If a suspicious person follows you on foot, cross the street and change direction as well as your pace. If the suspicious individual continues to follow you, go to the nearest safe place. One advisable retreat is to get back into your parked car, lock the doors, and honk the horn. Have your keys ready. If you can do none of these things, allow your follower to pass you by. If he/she stops, you should turn and face him/her since you stand a better chance in a face-to-face confrontation than with your back turned. If possible, carry your cellular phone.
Do not overburden yourself with packages that would make it difficult for you to react or escape. If your hands are full with packages, briefcases, or groceries, you are easy prey because you are completely preoccupied. Keep one hand free for carrying your keys or pepper spray.

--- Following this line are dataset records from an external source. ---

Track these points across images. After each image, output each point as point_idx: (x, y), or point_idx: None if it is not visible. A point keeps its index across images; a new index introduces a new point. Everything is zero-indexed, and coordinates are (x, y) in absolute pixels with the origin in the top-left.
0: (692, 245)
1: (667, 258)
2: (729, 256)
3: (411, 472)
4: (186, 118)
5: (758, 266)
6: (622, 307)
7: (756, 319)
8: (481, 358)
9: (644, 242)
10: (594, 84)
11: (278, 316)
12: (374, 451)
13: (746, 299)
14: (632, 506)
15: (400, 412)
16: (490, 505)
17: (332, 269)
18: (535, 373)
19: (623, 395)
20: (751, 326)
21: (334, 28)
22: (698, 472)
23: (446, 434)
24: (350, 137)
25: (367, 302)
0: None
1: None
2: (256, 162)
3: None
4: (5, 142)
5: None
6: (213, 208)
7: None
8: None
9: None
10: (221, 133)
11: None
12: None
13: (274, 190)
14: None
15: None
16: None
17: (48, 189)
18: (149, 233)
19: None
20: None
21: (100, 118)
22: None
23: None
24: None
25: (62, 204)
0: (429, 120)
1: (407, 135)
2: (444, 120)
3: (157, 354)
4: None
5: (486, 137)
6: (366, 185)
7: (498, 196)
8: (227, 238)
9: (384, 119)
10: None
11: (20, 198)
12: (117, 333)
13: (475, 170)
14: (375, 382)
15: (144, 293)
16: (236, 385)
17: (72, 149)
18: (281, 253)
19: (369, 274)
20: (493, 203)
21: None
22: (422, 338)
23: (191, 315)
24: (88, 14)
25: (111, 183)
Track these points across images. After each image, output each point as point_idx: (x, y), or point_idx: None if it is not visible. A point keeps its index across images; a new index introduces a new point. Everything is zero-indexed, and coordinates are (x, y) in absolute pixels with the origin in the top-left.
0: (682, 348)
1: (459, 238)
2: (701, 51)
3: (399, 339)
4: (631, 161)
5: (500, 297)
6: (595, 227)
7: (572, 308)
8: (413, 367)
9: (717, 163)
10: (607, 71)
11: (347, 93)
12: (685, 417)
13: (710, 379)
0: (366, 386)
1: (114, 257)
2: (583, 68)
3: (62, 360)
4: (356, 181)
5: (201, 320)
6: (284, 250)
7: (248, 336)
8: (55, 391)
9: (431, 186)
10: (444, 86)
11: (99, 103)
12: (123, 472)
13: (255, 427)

When using public transportation, plan your transfers so you get on or off at stations that are well-lit and populated. If you are waiting for a bus or train, stand with other passengers or near an attendants booth. If you are accosted, attract attention by talking loudly, running, or yelling.
Walk near the center of the sidewalk and avoid passing close to shrubbery, dark doorways, vacant lots, closed parks, or parked cars.
Do not take short cuts, especially through back- yards, unfamiliar or vacant buildings, parking lots, or alleyways. Criminals know these short cuts as well. They may be waiting to catch someone who is alone, in a hurry, and not paying attention to his/her surroundings. Be cautious when talking to strangers on the street, especially when asked to give directions. They may be trying to mislead you or divert your attention.
Know the area where you walk. Familiarize yourself with stores, restaurants, and gas stations that are open late along your route. Consider these establishments as a safe refuge.
Vary your routes and times of departure if you walk regularly. Let family or friends know where you are going and when you expect to return.
Keep your wallet, money, keys, and credit cards hidden on your body (i.e. an inside pocket). Do not use an Automatic Teller Machine (ATM) after normal banking hours unless a friend or relative is with you.
Be aware that you can make 911 calls from a pay phone without depositing money.
Do not be a handy target for thieves. Put pickpockets out of business. Be alert to people in crowds who bump into you, drop money in front of you, or wear a coat or jacket draped over their shoulders to hide their hands.
Leave purse snatchers empty-handed. Hold your purse firmly. Remember to place your handbag on your lap when seated in public. Avoid hanging your purse on the door or placing it on the floor in public restrooms. Never leave your purse unattended in a shopping cart.
Report stolen credit cards immediately.